--- PROBLEM STATEMENT ---
Reproduce every record exactly as given.

▼

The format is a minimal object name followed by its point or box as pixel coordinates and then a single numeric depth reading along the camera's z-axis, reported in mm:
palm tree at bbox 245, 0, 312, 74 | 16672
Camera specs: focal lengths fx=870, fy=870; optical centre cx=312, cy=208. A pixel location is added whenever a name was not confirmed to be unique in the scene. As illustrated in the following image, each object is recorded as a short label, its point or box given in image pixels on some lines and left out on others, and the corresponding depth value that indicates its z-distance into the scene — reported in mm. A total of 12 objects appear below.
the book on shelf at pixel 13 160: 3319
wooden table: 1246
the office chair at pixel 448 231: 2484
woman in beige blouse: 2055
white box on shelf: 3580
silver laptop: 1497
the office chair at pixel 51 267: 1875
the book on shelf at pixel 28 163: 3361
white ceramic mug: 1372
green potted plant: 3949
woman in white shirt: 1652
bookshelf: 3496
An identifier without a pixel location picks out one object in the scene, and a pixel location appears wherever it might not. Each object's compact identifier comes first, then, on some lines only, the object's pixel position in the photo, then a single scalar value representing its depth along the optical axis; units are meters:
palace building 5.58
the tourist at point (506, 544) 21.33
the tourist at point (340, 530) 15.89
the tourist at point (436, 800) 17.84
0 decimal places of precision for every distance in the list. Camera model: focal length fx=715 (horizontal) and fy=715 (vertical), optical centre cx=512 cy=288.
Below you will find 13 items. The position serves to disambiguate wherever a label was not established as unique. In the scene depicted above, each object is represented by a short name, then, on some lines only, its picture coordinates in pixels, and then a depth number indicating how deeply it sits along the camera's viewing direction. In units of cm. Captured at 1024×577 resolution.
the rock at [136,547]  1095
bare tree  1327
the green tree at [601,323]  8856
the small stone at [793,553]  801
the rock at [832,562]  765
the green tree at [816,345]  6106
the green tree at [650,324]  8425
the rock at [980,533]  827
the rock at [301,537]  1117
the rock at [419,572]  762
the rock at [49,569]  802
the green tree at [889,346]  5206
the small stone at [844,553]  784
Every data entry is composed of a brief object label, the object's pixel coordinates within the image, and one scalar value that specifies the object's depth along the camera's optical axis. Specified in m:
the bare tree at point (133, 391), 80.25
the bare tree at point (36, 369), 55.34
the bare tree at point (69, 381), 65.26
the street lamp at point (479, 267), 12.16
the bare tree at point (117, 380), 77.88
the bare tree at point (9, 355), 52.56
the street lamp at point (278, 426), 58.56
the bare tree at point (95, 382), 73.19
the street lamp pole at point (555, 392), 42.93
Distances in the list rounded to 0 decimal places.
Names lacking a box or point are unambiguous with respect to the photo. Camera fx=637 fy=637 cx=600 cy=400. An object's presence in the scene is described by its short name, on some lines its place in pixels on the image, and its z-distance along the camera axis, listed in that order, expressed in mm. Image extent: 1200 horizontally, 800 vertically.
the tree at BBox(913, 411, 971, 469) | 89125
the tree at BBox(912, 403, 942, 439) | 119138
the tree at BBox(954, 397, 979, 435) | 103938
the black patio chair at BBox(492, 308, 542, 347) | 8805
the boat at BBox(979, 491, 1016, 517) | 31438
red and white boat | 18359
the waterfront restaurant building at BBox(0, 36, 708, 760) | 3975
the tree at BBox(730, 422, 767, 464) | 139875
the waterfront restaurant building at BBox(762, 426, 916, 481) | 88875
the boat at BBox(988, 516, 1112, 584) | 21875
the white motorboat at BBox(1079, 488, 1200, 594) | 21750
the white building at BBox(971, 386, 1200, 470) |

▲

--- ANSWER SECTION ---
The format is a minimal object name followed by its point or box as pixel coordinates and then a single numeric depth reading along the camera's z-axis, reported in mm:
palm tree at bbox 245, 0, 312, 74 | 16672
Camera specs: focal lengths fx=870, fy=870; optical centre cx=312, cy=208. A pixel location is added whenever a name was not confirmed to be unique in the scene. As illustrated in the following image, each object is recorded as a short label, its point or box given in image pixels on some lines and left out on others, and the corresponding depth value that indicates its z-distance into the scene — reported in mm. A total of 12 objects appear below.
the book on shelf at pixel 13 160: 3319
wooden table: 1246
the office chair at pixel 448 231: 2484
woman in beige blouse: 2055
white box on shelf: 3580
silver laptop: 1497
the office chair at pixel 51 267: 1875
the book on shelf at pixel 28 163: 3361
white ceramic mug: 1372
green potted plant: 3949
woman in white shirt: 1652
bookshelf: 3496
An identifier without a pixel location picks out one object in the scene, and a pixel location appears wherever it might not. Each object's compact identifier comes first, then, on some lines only, the object's pixel position in the photo, then a single scalar value representing its depth along the optical axis; units are meters:
palace building 5.58
the tourist at point (506, 544) 21.33
the tourist at point (340, 530) 15.89
the tourist at point (436, 800) 17.84
0 decimal places of precision for every distance in the list. Camera model: focal length fx=715 (horizontal) and fy=715 (vertical), optical centre cx=512 cy=288.
Below you will find 13 items. The position serves to disambiguate wherever a label was not established as unique. In the scene depicted above, each object is represented by a short name, then, on some lines only, its picture coordinates in pixels, and then a depth number indicating how deeply it sits along the camera's viewing direction. In units of cm. Captured at 1024×577 resolution.
the rock at [136,547]  1095
bare tree  1327
the green tree at [601,323]  8856
the small stone at [793,553]  801
the rock at [832,562]  765
the green tree at [816,345]  6106
the green tree at [650,324]  8425
the rock at [980,533]  827
the rock at [301,537]  1117
the rock at [419,572]  762
the rock at [49,569]  802
the green tree at [889,346]  5206
the small stone at [844,553]  784
Every data entry is composed of a brief object label, the object's pixel coordinates within the image, and one scalar value that specifies the object's depth along the camera's optical axis. Specified in m:
the bare tree at point (133, 391), 80.25
the bare tree at point (36, 369), 55.34
the bare tree at point (69, 381), 65.26
the street lamp at point (479, 267), 12.16
the bare tree at point (117, 380), 77.88
the bare tree at point (9, 355), 52.56
the street lamp at point (278, 426), 58.56
the bare tree at point (95, 382), 73.19
the street lamp pole at point (555, 392), 42.93
Distances in the list rounded to 0 decimal places.
Names lacking a box or point are unambiguous with respect to the photo. Camera fx=637 fy=637 cx=600 cy=400. An object's presence in the scene is described by its short name, on some lines its place in pixels on the image, and its z-distance along the camera axis, listed in that order, expressed in mm. Image extent: 1200 horizontally, 800 vertically.
the tree at BBox(913, 411, 971, 469) | 89125
the tree at BBox(912, 403, 942, 439) | 119138
the tree at BBox(954, 397, 979, 435) | 103938
the black patio chair at BBox(492, 308, 542, 347) | 8805
the boat at BBox(979, 491, 1016, 517) | 31438
red and white boat | 18359
the waterfront restaurant building at BBox(0, 36, 708, 760) | 3975
the tree at BBox(730, 422, 767, 464) | 139875
the waterfront restaurant building at BBox(762, 426, 916, 481) | 88875
the boat at BBox(988, 516, 1112, 584) | 21875
the white motorboat at BBox(1079, 488, 1200, 594) | 21750
the white building at BBox(971, 386, 1200, 470) |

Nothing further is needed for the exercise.